# how can i get them to eat?



## babyalbino (Oct 13, 2006)

how can i get my baby oscars to eat?? they havnt in a few days


----------



## Puffer Pita (Jun 16, 2006)

Keep up with the daily water changes. Soak their food in a little tank water with a couple of garlic slices.


----------



## babyalbino (Oct 13, 2006)

what percentage of water schould itake out 25?


----------



## babyalbino (Oct 13, 2006)

what will the garlic slices do ?


----------



## Puffer Pita (Jun 16, 2006)

No less than 50% IMO, and garlic is an appetite stimulant which encourages stubborn fish to eat.


----------



## Guest (Oct 15, 2006)

daily water changes will just prolong the nitrogen cycle though....isnt she still cycling?


----------



## babyalbino (Oct 13, 2006)

my ammonia levels read 0


----------



## Puffer Pita (Jun 16, 2006)

• **DATA TO EXAMINE**:
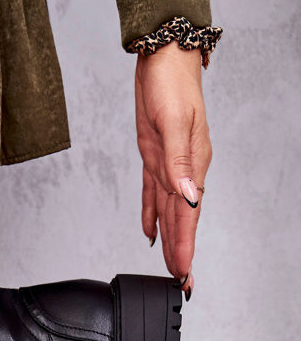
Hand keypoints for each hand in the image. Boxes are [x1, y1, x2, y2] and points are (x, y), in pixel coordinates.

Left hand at [134, 42, 211, 296]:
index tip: (183, 273)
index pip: (187, 215)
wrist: (163, 57)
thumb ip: (179, 162)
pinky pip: (153, 194)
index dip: (184, 246)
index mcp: (191, 164)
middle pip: (181, 220)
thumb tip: (187, 196)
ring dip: (169, 240)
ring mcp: (170, 164)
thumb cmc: (170, 84)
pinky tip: (150, 233)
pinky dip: (152, 215)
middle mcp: (183, 169)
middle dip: (181, 252)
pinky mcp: (155, 156)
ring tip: (170, 267)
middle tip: (182, 283)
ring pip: (168, 212)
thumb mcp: (172, 122)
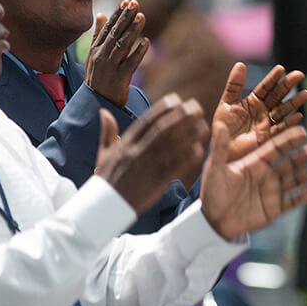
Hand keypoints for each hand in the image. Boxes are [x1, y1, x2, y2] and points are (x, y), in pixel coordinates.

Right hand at [85, 0, 148, 107]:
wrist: (96, 103)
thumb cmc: (96, 77)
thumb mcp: (92, 55)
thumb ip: (98, 35)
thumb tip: (101, 14)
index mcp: (96, 49)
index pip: (108, 28)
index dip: (118, 14)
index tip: (127, 1)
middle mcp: (102, 56)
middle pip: (115, 33)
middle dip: (126, 17)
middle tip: (135, 3)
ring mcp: (110, 67)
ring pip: (123, 45)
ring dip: (133, 30)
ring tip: (142, 16)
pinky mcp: (120, 79)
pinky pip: (131, 64)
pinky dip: (139, 52)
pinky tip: (146, 42)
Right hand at [94, 95, 207, 213]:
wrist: (105, 206)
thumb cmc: (106, 179)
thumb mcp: (103, 153)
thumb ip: (107, 131)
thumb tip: (104, 111)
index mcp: (126, 144)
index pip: (146, 121)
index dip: (162, 109)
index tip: (176, 99)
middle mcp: (137, 152)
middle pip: (162, 130)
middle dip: (180, 117)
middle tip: (196, 106)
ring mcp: (147, 167)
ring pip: (170, 147)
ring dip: (188, 135)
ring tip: (203, 124)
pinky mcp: (155, 183)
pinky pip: (174, 169)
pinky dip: (186, 159)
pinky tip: (199, 150)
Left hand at [200, 120, 306, 239]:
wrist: (212, 221)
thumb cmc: (212, 192)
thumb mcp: (214, 168)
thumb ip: (220, 148)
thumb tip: (217, 124)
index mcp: (255, 162)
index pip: (276, 148)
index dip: (288, 140)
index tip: (302, 131)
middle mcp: (267, 174)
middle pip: (291, 162)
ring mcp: (272, 191)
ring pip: (296, 180)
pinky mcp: (274, 209)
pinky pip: (291, 201)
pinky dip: (301, 197)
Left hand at [215, 62, 306, 160]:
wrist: (222, 149)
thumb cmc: (223, 128)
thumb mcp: (226, 104)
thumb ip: (234, 86)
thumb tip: (240, 64)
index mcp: (253, 101)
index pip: (266, 87)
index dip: (273, 78)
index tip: (281, 68)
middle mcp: (263, 110)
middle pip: (278, 96)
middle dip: (288, 86)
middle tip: (299, 75)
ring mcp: (268, 123)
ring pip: (284, 110)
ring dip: (295, 103)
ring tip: (306, 94)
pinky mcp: (269, 137)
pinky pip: (281, 129)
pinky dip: (290, 123)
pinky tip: (299, 116)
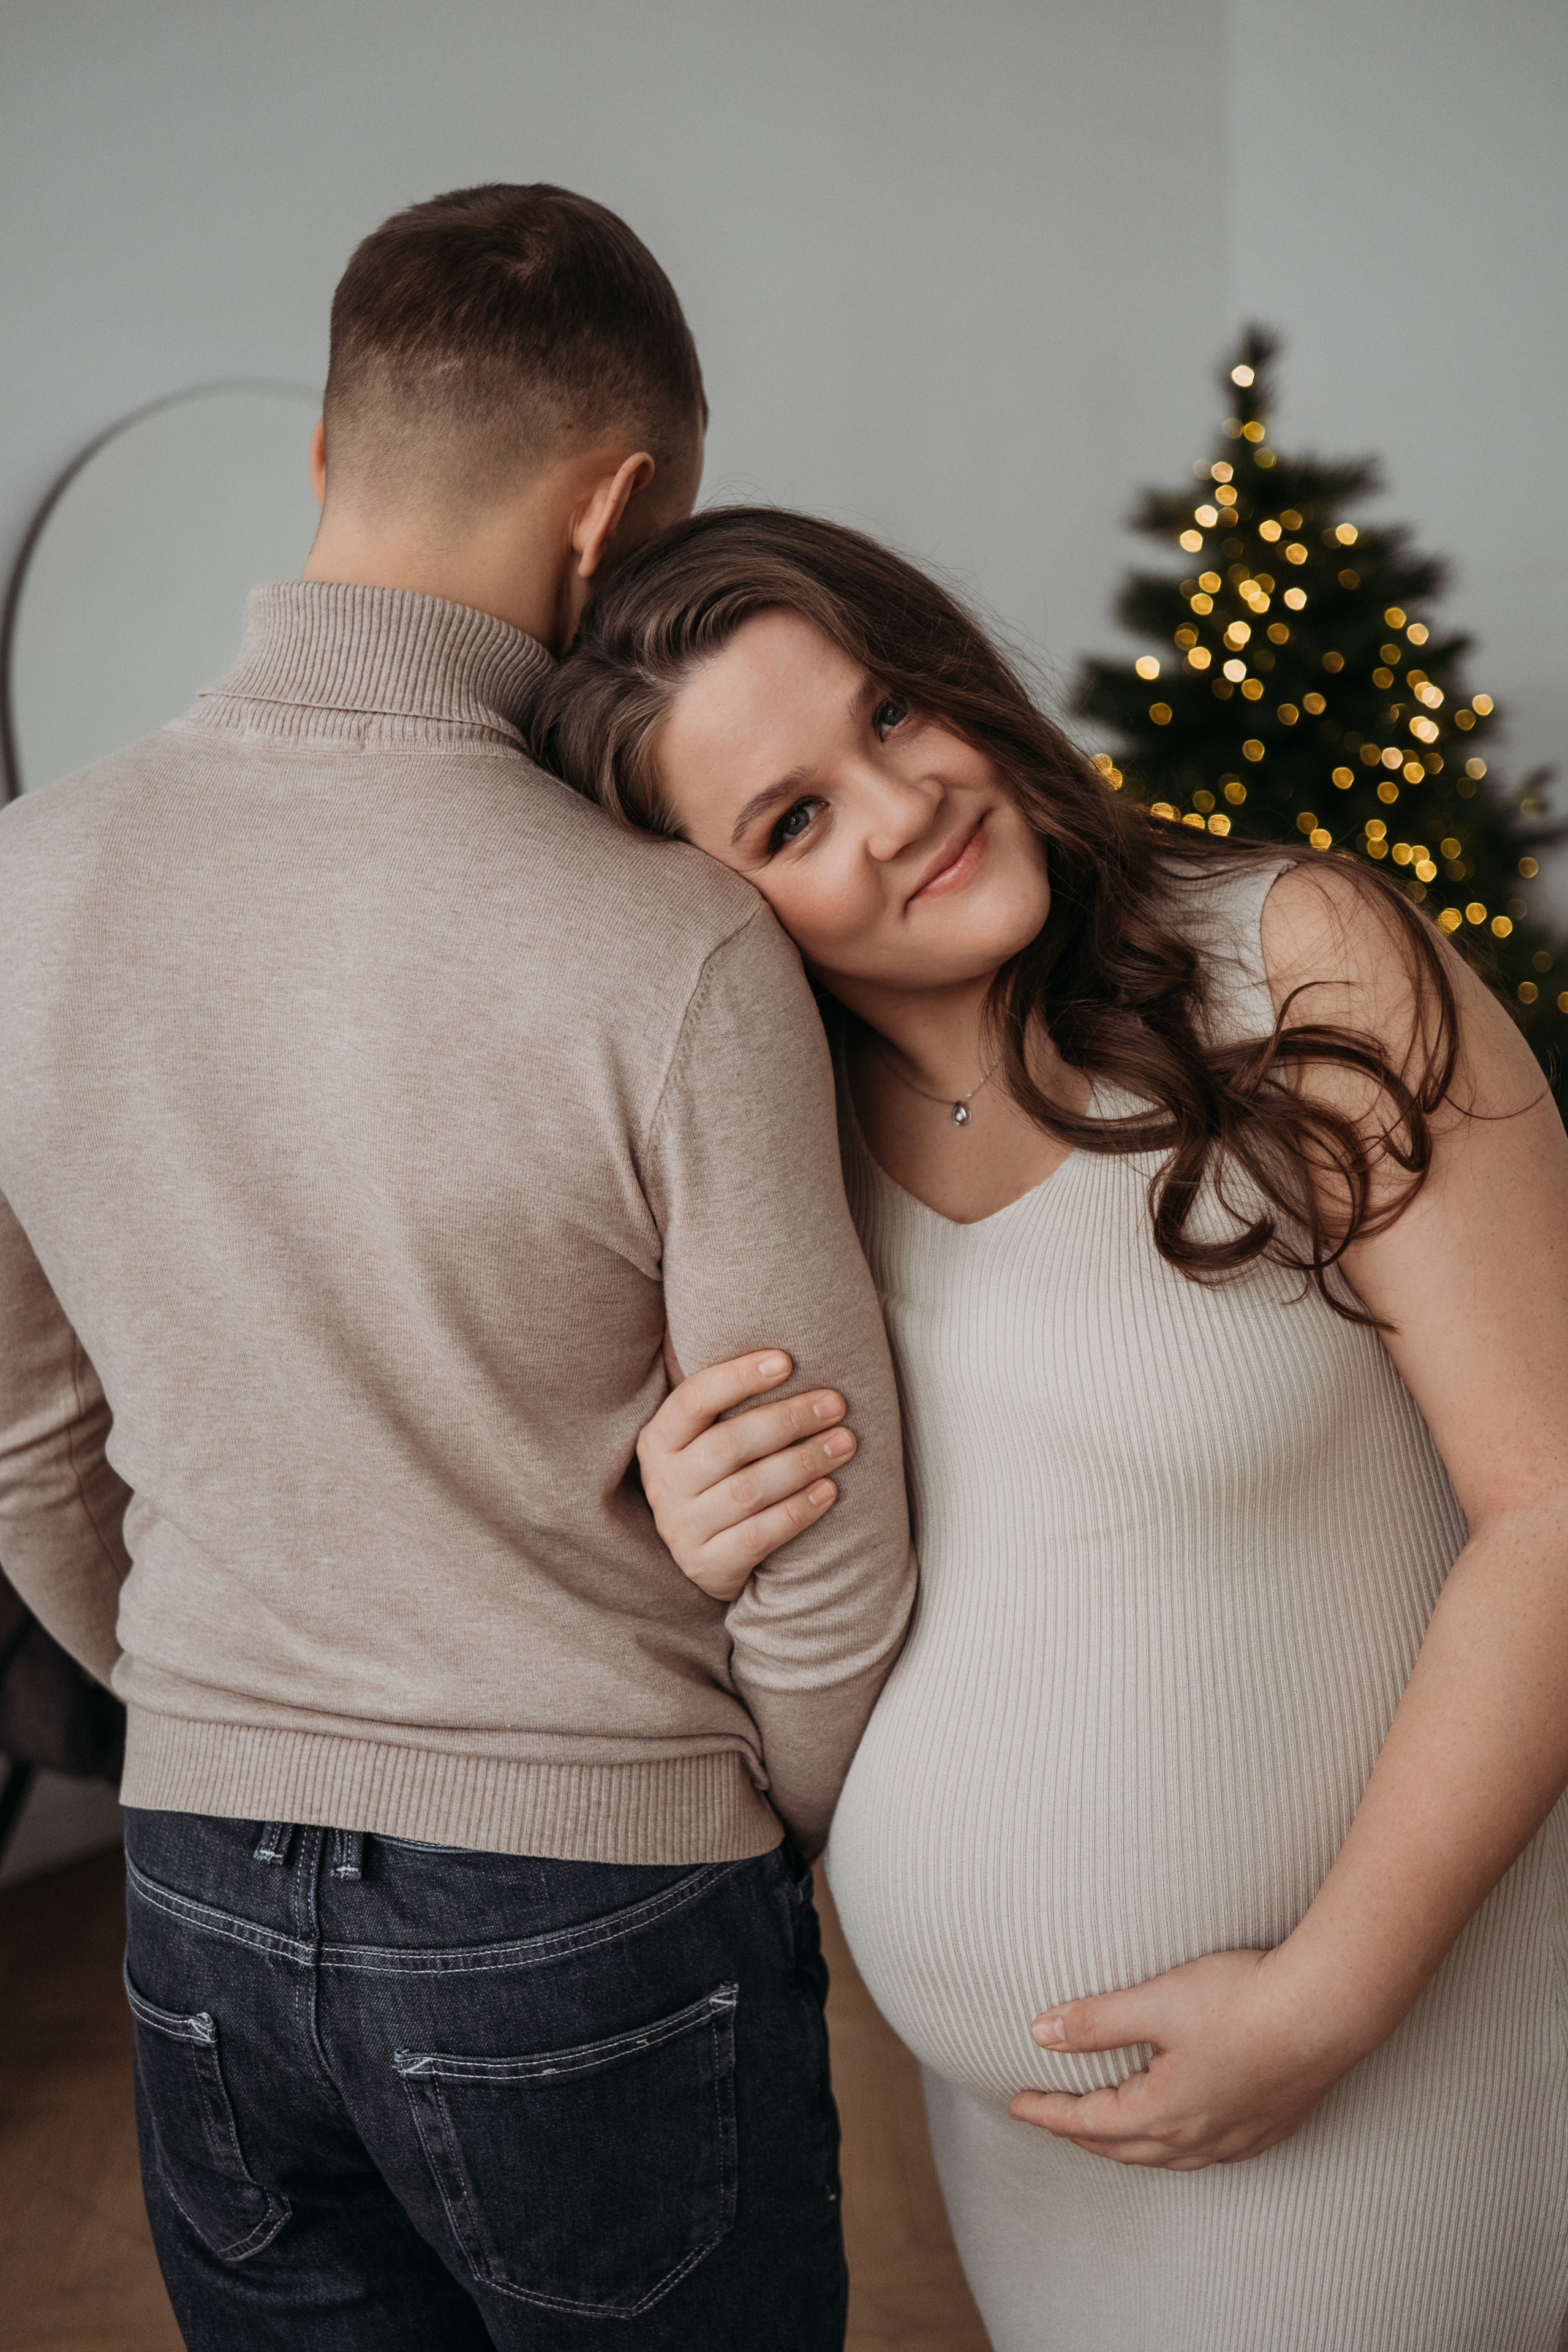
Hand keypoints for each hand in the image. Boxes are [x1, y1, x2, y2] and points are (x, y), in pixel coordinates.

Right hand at [637, 1344, 857, 1601]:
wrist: (707, 1555)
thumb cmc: (717, 1474)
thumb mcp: (703, 1435)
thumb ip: (720, 1392)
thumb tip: (749, 1317)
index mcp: (659, 1440)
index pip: (693, 1399)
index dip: (738, 1377)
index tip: (787, 1359)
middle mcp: (664, 1483)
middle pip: (730, 1445)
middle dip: (788, 1420)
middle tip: (836, 1403)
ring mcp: (683, 1527)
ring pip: (749, 1491)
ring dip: (803, 1463)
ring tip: (846, 1443)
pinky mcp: (709, 1565)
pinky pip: (760, 1535)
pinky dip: (798, 1511)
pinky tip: (830, 1491)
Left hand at [1009, 1948, 1363, 2169]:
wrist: (1325, 2011)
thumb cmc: (1240, 2001)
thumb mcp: (1155, 2002)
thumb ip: (1096, 2022)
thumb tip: (1041, 2033)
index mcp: (1162, 2112)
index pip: (1087, 2122)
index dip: (1048, 2111)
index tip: (1017, 2103)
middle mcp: (1198, 2137)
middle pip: (1123, 2147)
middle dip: (1082, 2135)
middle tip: (1053, 2117)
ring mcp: (1237, 2137)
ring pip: (1167, 2156)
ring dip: (1129, 2146)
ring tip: (1107, 2131)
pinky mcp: (1268, 2126)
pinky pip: (1210, 2153)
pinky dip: (1178, 2148)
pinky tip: (1182, 2135)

• **WHAT YOU NEED TO DO**:
• 1. Transcribe the passage of the forum thread on feeding baby oscars that starts at "Keep up with" and ends at "itake out 25?".
• 2. In the forum thread on feeding baby oscars, what effect of garlic is given as the reason for adding it to the food?
• 3. Supply the next part of the forum thread on feeding baby oscars, picking up right after its final line.

• **RESPONSES PER TASK**:
• 1.
Keep up with the daily water changes. Soak their food in a little tank water with a couple of garlic slices.


----------



## babyalbino (Oct 13, 2006)

what percentage of water schould itake out 25?

• 2. Garlic is an appetite stimulant that encourages stubborn fish to eat.

• 3.
Daily water changes are usually recommended when cycling while fish are in the tank. It shouldn't prolong the cycle by much, especially when not vacuuming the gravel as well, but helps prevent poisoning the fish. 

babyalbino, what are your nitrite and nitrate readings? Ammonia is only the first step, nitrites should also be zero and nitrates should be low (and kept low with regular weekly water changes and gravel vacuuming).


----------



## Guest (Oct 15, 2006)

oh and about the garlic, the garlic stimulates appetite.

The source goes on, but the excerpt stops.